*EXERCISE INSTRUCTIONS*: Your reply should be one number: how many lines of the records below contain the string "along".

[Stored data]
Content starts

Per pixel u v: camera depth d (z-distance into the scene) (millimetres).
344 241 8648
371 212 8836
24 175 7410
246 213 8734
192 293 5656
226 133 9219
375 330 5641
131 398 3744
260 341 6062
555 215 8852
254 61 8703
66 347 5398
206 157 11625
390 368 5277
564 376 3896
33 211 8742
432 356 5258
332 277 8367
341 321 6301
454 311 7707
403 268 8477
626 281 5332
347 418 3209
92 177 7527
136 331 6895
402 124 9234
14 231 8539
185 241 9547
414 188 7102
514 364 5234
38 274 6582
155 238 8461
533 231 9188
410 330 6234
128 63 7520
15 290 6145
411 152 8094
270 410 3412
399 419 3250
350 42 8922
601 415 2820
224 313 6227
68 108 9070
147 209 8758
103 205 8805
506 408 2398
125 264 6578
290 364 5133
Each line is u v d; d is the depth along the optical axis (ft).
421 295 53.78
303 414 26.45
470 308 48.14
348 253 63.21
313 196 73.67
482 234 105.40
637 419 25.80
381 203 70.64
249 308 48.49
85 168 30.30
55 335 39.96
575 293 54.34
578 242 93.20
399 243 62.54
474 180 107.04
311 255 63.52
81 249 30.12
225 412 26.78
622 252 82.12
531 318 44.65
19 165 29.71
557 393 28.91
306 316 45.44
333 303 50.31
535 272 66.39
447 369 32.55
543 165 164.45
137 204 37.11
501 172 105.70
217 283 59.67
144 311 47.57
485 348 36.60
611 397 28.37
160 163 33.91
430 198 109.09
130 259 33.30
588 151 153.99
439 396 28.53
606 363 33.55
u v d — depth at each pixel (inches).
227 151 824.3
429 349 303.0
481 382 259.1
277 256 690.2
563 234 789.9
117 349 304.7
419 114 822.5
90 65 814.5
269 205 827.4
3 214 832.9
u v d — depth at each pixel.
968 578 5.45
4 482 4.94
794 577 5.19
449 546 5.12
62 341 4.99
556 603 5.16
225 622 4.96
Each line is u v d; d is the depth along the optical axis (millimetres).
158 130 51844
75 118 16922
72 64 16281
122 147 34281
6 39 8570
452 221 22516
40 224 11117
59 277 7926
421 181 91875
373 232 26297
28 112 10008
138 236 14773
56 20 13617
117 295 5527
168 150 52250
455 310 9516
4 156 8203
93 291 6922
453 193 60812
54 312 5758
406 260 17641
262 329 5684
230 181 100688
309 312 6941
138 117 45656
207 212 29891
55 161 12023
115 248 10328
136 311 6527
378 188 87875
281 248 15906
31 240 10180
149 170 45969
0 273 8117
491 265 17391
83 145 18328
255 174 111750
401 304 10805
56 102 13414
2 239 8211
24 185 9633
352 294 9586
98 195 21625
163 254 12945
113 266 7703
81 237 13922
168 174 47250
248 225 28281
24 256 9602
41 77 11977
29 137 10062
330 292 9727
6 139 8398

Content ends

*WRITTEN REPLY*: 2